Longer production chains
We explore the implications for productivity measurement of longer production chains due to business reorganisation and outsourcing associated with digitalisation. The project aims to specify as fully as possible the range of capitals, as well as material inputs (raw and processed) used in production. The ambition is to fully integrate ‘missing capitals’ into a growth accounting framework, to consider prices for some digital inputs and how longer production chains relate to trade statistics.
The impact of AI
The mismatch between expected and measured productivity growth in relation to the use of AI can arise for a number of reasons (including implementation lags, mismeasurement or simply false hopes). The UK’s Industrial Strategy has made AI and data one of its ‘Grand Challenges’ in terms of both innovation and adoption. We are examining uptake more closely, looking at the adoption cycle of cloud technologies and firm-level productivity, based on interviews with businesses and information gathered from business websites
Measurement of the role of data
There is growing recognition of the importance of intangibles in the economy. We focus on data as an intangible asset, building on existing work by ONS, OECD and ESCoE. We aim to develop and apply methods for estimating the value of different types of data.

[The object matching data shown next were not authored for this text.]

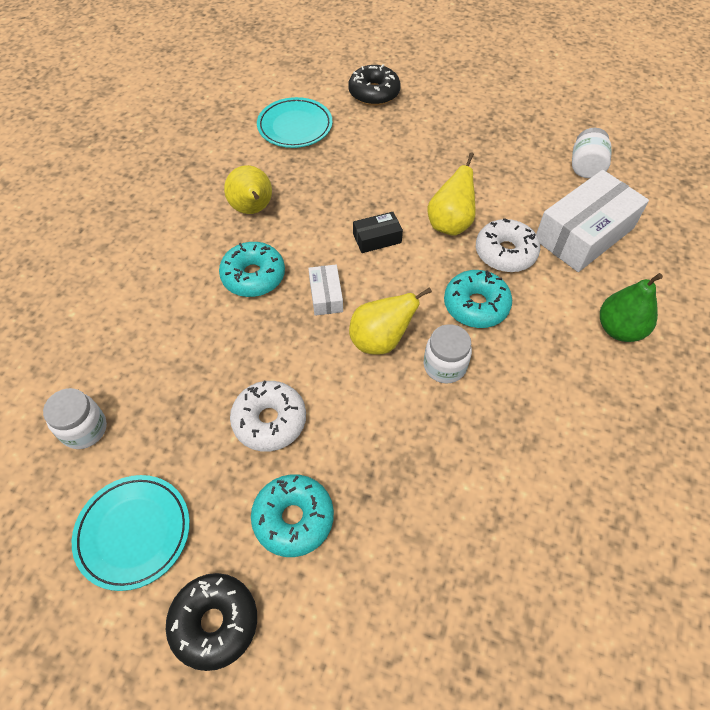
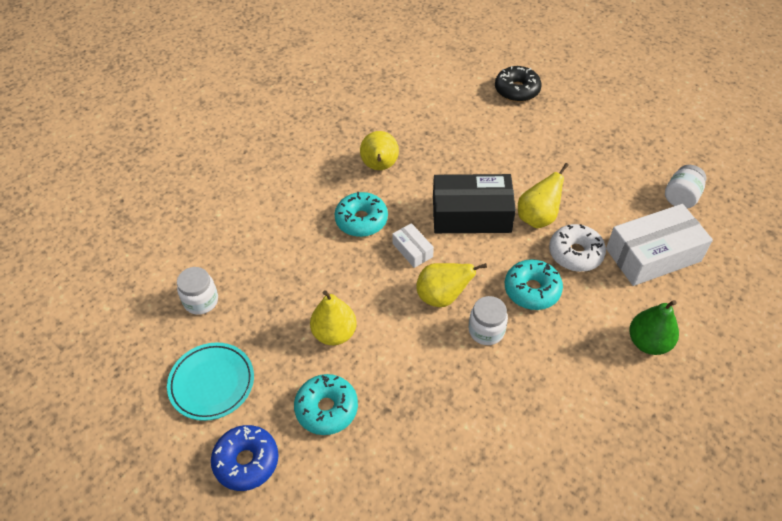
camera: 20 degrees right, 5 degrees down
black donut [166,573,257,671] -> blue donut [211,425,278,491]
white donut [230,381,306,452] -> yellow pear [310,290,357,345]
turquoise plate [257,97,332,148] -> none
white box [308,265,343,316] -> white box turned 45 degrees counterclockwise [392,223,434,268]
black box [353,212,403,253] -> black box [433,174,516,233], size x2.10

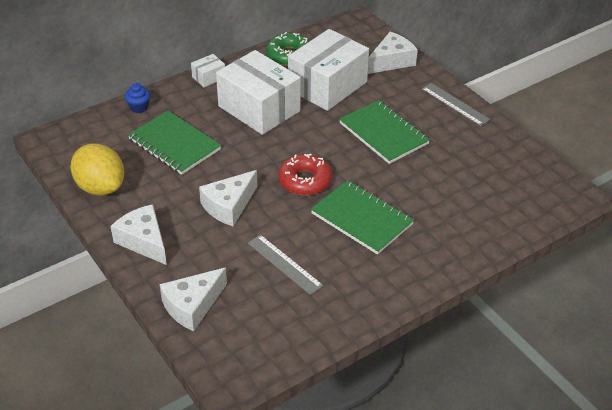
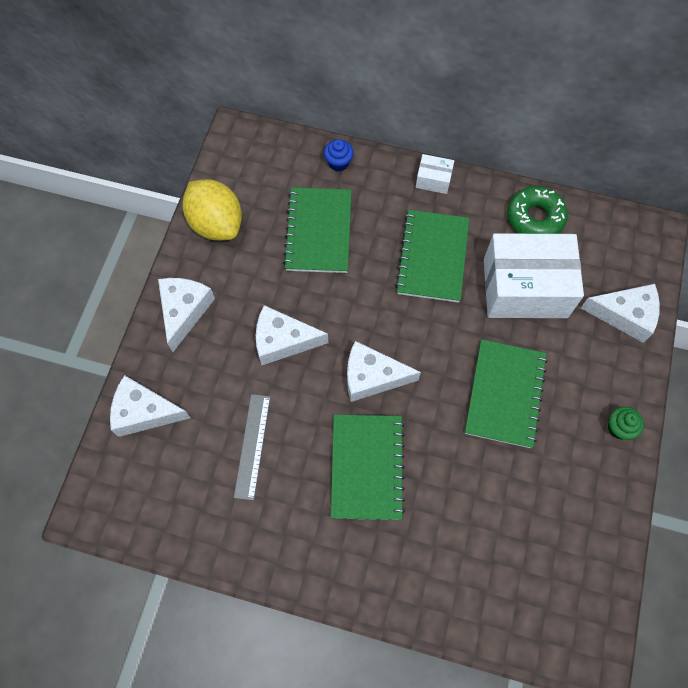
camera: 50 degrees right, 25 degrees up
yellow lemon [70,143,124,196] -> yellow lemon turned 45 degrees counterclockwise [182,179,242,241]
white box [216,50,301,135] -> green notebook [395,210,469,302]
red donut [278,154,332,196] -> white cheese [347,341,421,402]
grey ruler [422,83,490,126] -> green cupcake [608,406,644,440]

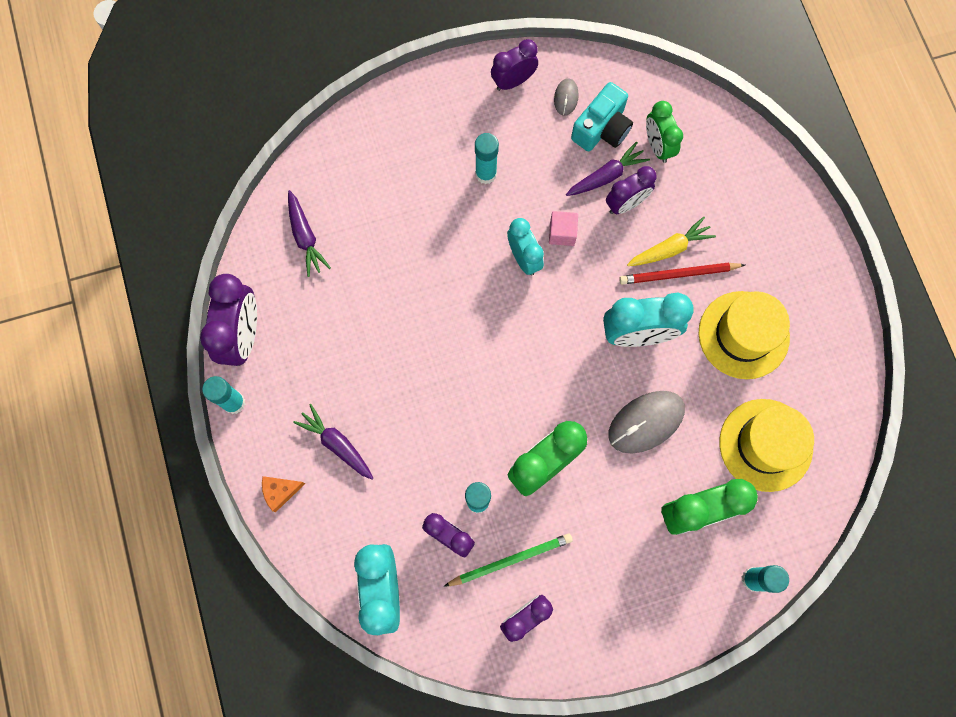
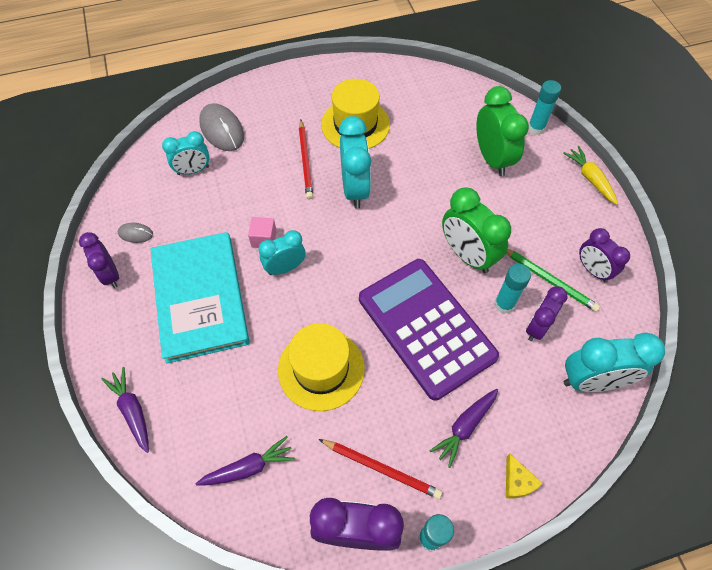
camera: 90 degrees left, 15 degrees down
orange cheese [262,476,305,512] -> yellow cheese [506,454,543,499]
green pencil [444,533,573,586] -> green pencil turned 150 degrees clockwise [506,249,600,312]
turquoise glue stick [475,133,499,184] -> turquoise book [150,232,250,363]
purple carrot [566,142,650,196] -> purple carrot moved to [102,367,149,453]
turquoise camera [571,82,633,151] -> none
purple clock [606,166,657,214] -> none
grey mouse [609,391,685,453] -> grey mouse moved to [199,103,244,151]
yellow carrot [627,217,716,266] -> yellow carrot moved to [563,146,618,205]
green clock [646,101,683,163] -> turquoise clock [162,131,210,175]
yellow hat [719,399,814,492] -> yellow hat moved to [278,323,365,411]
none -> red pencil [319,439,442,499]
none -> purple calculator [359,259,499,401]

Digital technology is fundamental to the economy, making digital infrastructure of vital importance as an enabler of economic growth and development. It consists of a mixture of fixed and mobile communication network assets, private and public Wi-Fi provision, data centres, internet exchange points, as well as equipment owned by households and businesses. Yet relatively little is known about the totality of or access to digital infrastructure. This project considers the definition of digital infrastructure, collates available data, identifies gaps and aims to map access around the UK.